C’est une anecdote qui devrait faire le tour de la Loire. En mai dernier, lors du Festival de Cannes, le sculpteur stéphanois Florian Poulin présentait l’une de ses créations en bronze à ce qu’il croyait être un simple collectionneur américain. L’homme était en réalité le directeur artistique de Sharon Stone. Et l’actrice, présente lors de la rencontre, aurait elle-même témoigné son intérêt pour l’œuvre.
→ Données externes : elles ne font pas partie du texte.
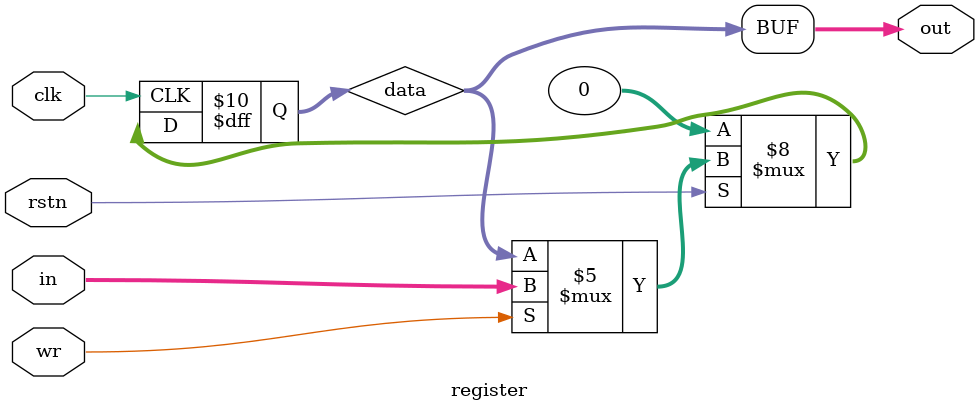
<source format=sv>
/*
 * Register
 *
 * Register type that is used for IR and PC.
 *
 * 20210612
 */

module register (
  clk,
  rstn,
  in,
  out,
  wr
);

  parameter WIDTH=32;

  input wire clk;
  input wire rstn;
  input wire [WIDTH-1:0] in;
  input wire wr;

  output wire [WIDTH-1:0] out;

  reg [WIDTH-1:0] data;

  assign out = data;

  initial begin
    data = 0;
  end

  always @ (posedge clk) begin
    if (!rstn) begin
      data <= 0;
    end
    else if (wr) begin
      data <= in;
    end
    else begin
      data <= data;
    end
  end
endmodule : register

</source>
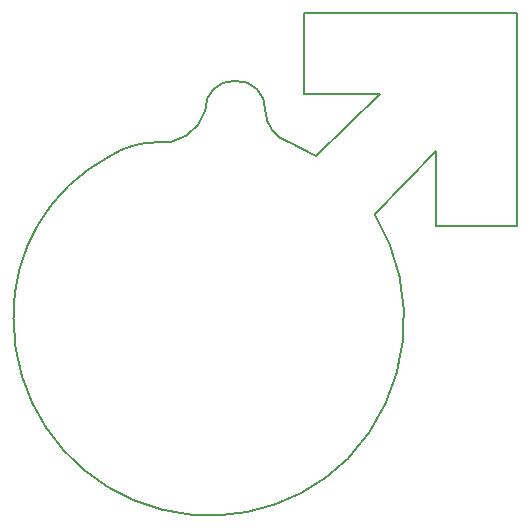
<source format=gko>
G04 DipTrace 2.4.0.2*
%INmale.gko*%
%MOMM*%
%ADD11C,0.14*%
%FSLAX53Y53*%
G04*
G71*
G90*
G75*
G01*
%LNBoardOutline*%
%LPD*%
X10003Y26679D2*
D11*
G03X38304Y14801I16618J-61D01*
G01*
D3*
G03X40590Y35502I-12309J11836D01*
G01*
X45797Y40862D1*
Y34486D1*
X52655D1*
Y52520D1*
X34621D1*
Y45662D1*
X40997D1*
X35637Y40455D1*
X33351Y41598D1*
G02X31319Y44265I920J2809D01*
G01*
G03X28779Y46805I-2392J148D01*
G01*
G03X26239Y44265I-148J-2392D01*
G01*
G02X22048Y41598I-3673J1145D01*
G01*
G03X18178Y40435I50J-7186D01*
G01*
G03X10003Y26679I6999J-13467D01*
G01*
M02*

</source>
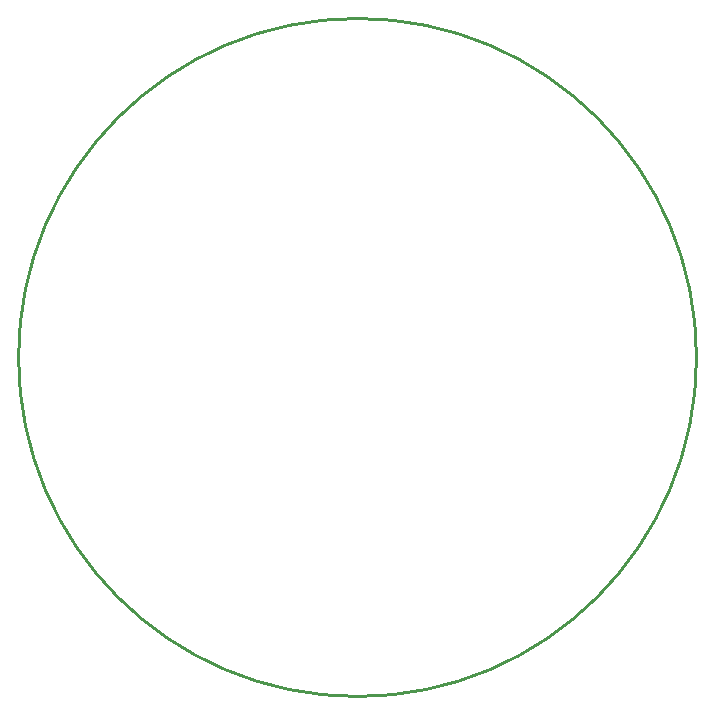
<source format=gm1>
G04 Layer_Color=11296232*
%FSLAX25Y25*%
%MOIN*%
G70*
G01*
G75*
%ADD68C,0.01000*%
D68*
X457500Y293500D02*
G03*
X457500Y293500I-113000J0D01*
G01*
M02*

</source>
Une rencontre que l’artiste n’avait pas vue venir
Florian Poulin ne savait pas à qui il avait affaire au moment de cet échange à Cannes. C’est donc sans filet ni préparation particulière qu’il s’est retrouvé face à l’entourage de l’une des actrices les plus célèbres d’Hollywood, sculpture en bronze à la main.
Selon les informations rapportées, Sharon Stone aurait manifesté un intérêt direct pour cette création réalisée à Saint-Étienne. La confirmation d’une éventuelle acquisition reste toutefois à établir à ce stade.
Saint-Étienne sous les projecteurs
Pour un artiste local, une telle rencontre représente une vitrine rare sur la scène internationale. Si l’intérêt de la star se concrétise par une acquisition, c’est une œuvre née à Saint-Étienne qui trouverait place dans l’une des collections les plus médiatisées au monde.